*** EXTRACT

As noted above, with about 80 to \(90\%\) of the peak memory bandwidth achieved by the most compute-intensive kernels, our memory-bound GPU code is not far off from its maximum possible performance; hence, reaching a much greater percentage of the peak theoretical FLOPs per second performance of the V100 architecture is not feasible. We anticipate that potential memory bandwidth improvements in future-generation GPU architectures should enable our code to achieve higher FLOP counts per second on those systems.

Fig. 32
figure 32

Instantaneous snapshots of turbulent channel flow

Fig. 33
figure 33

Turbulent channel flow mean streamwise velocity and Reynolds stress component profiles in wall units

1.2 Performance comparison to CPU flow solver

We now provide the performance comparison between this new GPU code and our previous CPU code, which was most recently used in the simulation of flow separation problems [23, 24]. The speedup factors depend on how the comparisons are made. For example, the “node-to-node” speedup factor, which is derived from the performance comparison based on one Summit node with 6 GPUs versus one dual-socket Intel Skylake CPU node with 40 cores, comes out to about \(75\times \). This comparison is for the version of the CPU code based on the third-order, three-stage explicit Runge–Kutta scheme, same as that employed in the GPU code. Note that the CPU code uses high-order compact finite-difference [1] and filtering schemes [7, 26], whose implementations are well-optimized for the CPU. We estimate that the implementation of explicit finite-difference and filtering schemes, employed in the GPU code, into the CPU solver would result in a performance improvement in only about \(25\%\). Even in such a case, the node-to-node speedup factor would still be about \(60\times \). Basing the comparison on the number of GPUs versus the number of CPU cores would lead to an equivalent speedup factor of \(60 \times 40/6 = 400\times \), meaning that one GPU is worth 400 CPU cores. We also note that one dual-socket Intel Skylake CPU, which contains 40 cores total, is comparable in price and power consumption to a V100 GPU. If we were to base the comparison on one V100 GPU versus one dual-socket Intel Skylake CPU, the corresponding speedup factor would be \(400/40=10\times \).

******
*** DATASET RECORDS

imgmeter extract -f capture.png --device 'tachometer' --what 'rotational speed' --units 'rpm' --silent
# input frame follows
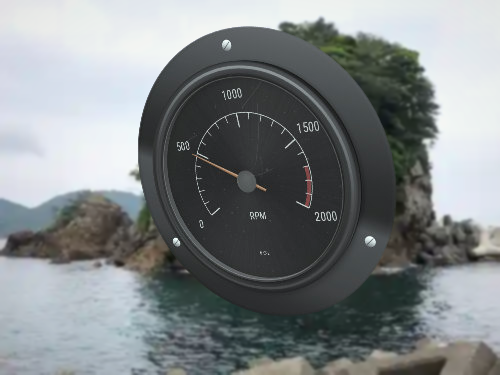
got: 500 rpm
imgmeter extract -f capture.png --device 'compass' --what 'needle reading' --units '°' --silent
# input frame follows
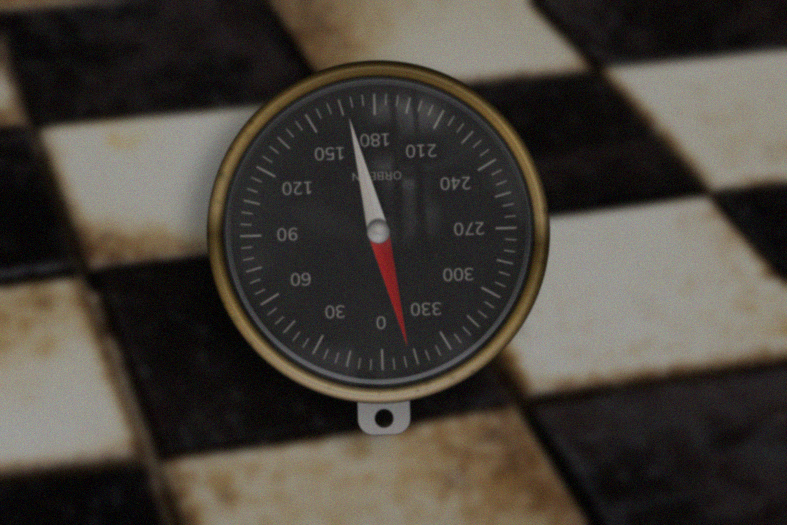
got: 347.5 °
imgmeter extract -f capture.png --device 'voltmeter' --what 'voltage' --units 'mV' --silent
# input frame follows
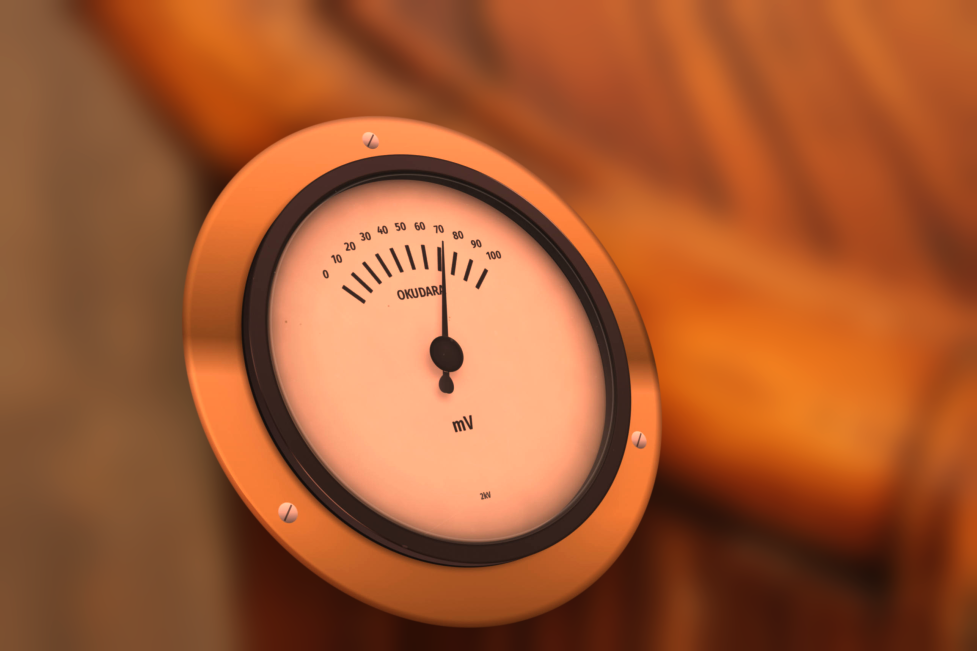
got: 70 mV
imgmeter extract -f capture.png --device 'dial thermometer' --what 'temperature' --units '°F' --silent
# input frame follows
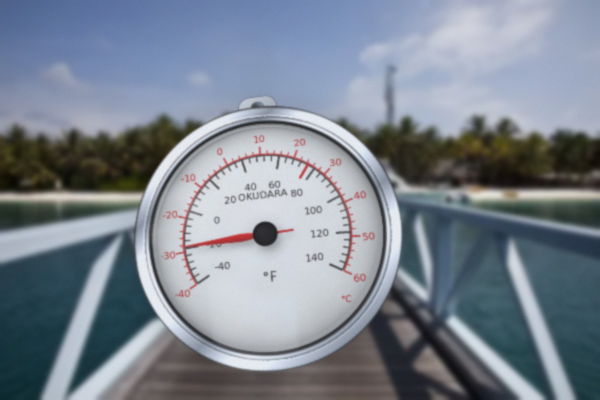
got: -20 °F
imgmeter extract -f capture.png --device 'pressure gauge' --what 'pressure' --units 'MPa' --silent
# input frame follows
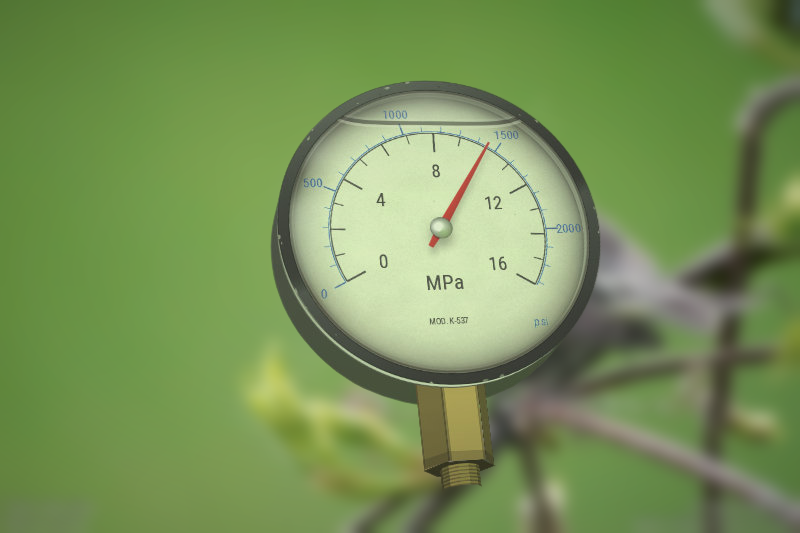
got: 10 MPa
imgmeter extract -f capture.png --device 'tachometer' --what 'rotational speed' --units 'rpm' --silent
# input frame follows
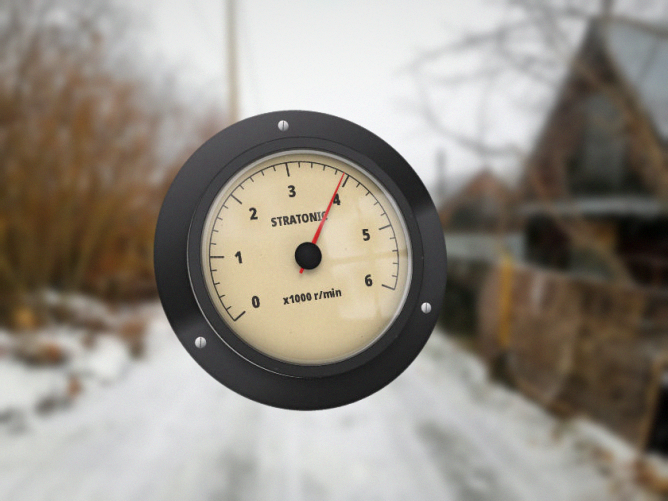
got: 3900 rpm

******
*** DATASET RECORDS

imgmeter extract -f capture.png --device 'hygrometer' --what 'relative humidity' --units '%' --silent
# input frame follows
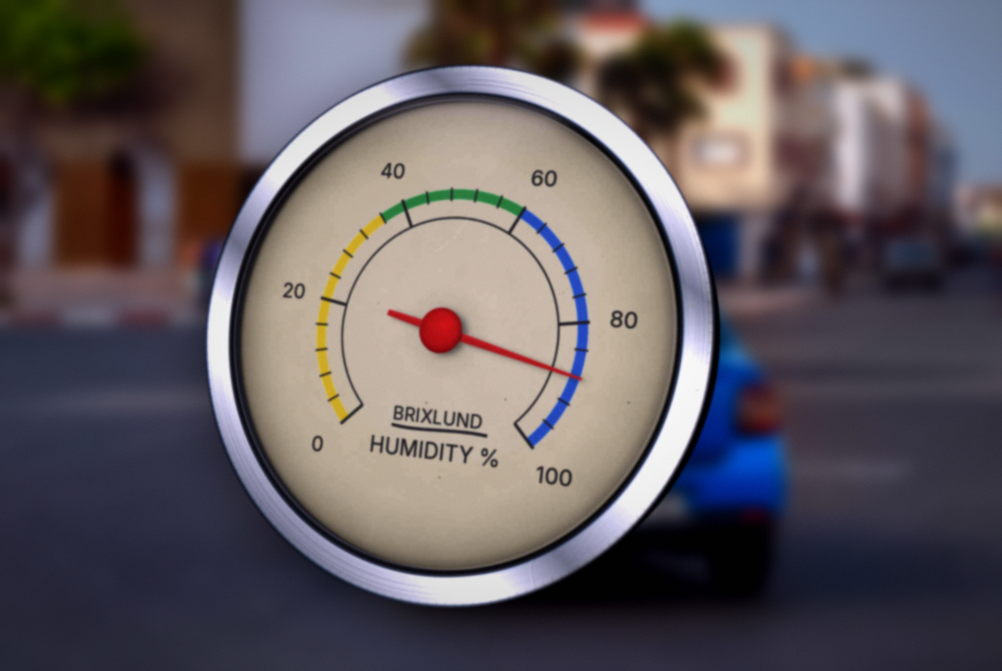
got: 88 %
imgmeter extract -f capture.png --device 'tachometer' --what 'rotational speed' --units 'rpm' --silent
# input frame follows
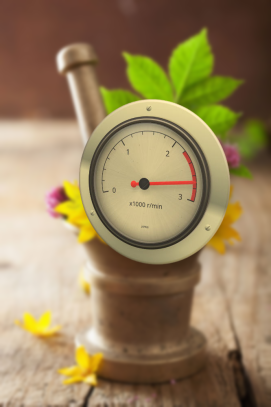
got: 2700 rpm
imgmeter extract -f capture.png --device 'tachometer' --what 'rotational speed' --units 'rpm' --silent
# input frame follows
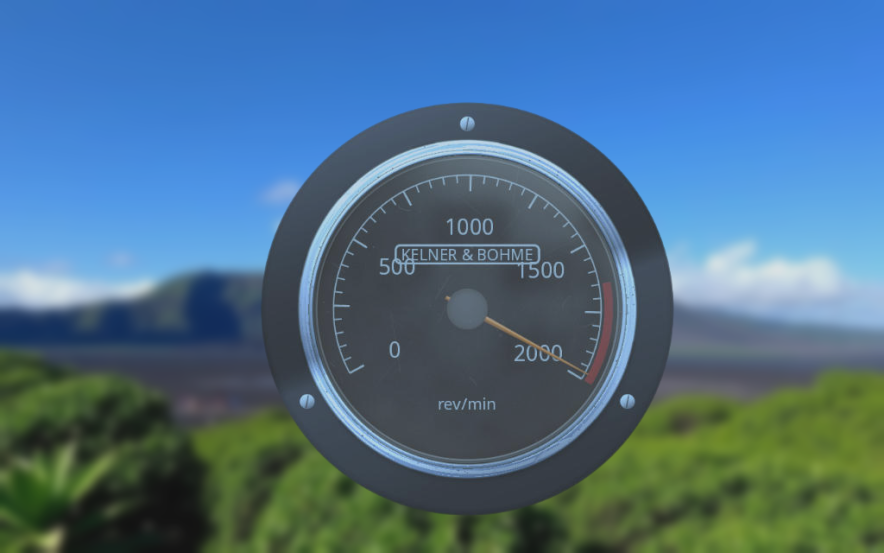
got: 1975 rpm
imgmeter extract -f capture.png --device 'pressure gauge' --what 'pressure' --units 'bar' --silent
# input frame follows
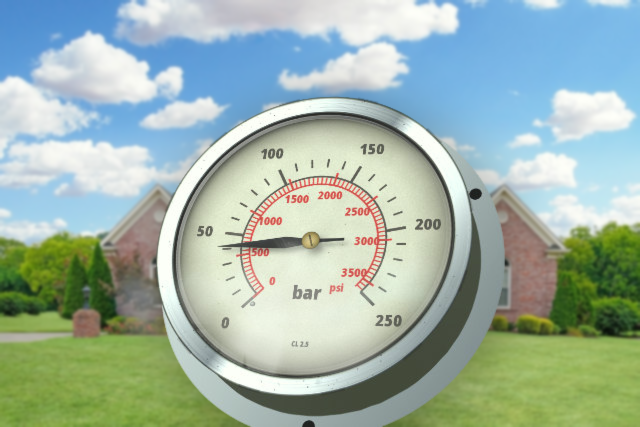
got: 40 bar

******

◆ **WHAT YOU ARE ASKED TO DO**:
Copy again the part of the GPU performance extract starting at "As noted above, with" and ending at "on those systems.".

◆ **RESULT BELOW**:
As noted above, with about 80 to \(90\%\) of the peak memory bandwidth achieved by the most compute-intensive kernels, our memory-bound GPU code is not far off from its maximum possible performance; hence, reaching a much greater percentage of the peak theoretical FLOPs per second performance of the V100 architecture is not feasible. We anticipate that potential memory bandwidth improvements in future-generation GPU architectures should enable our code to achieve higher FLOP counts per second on those systems.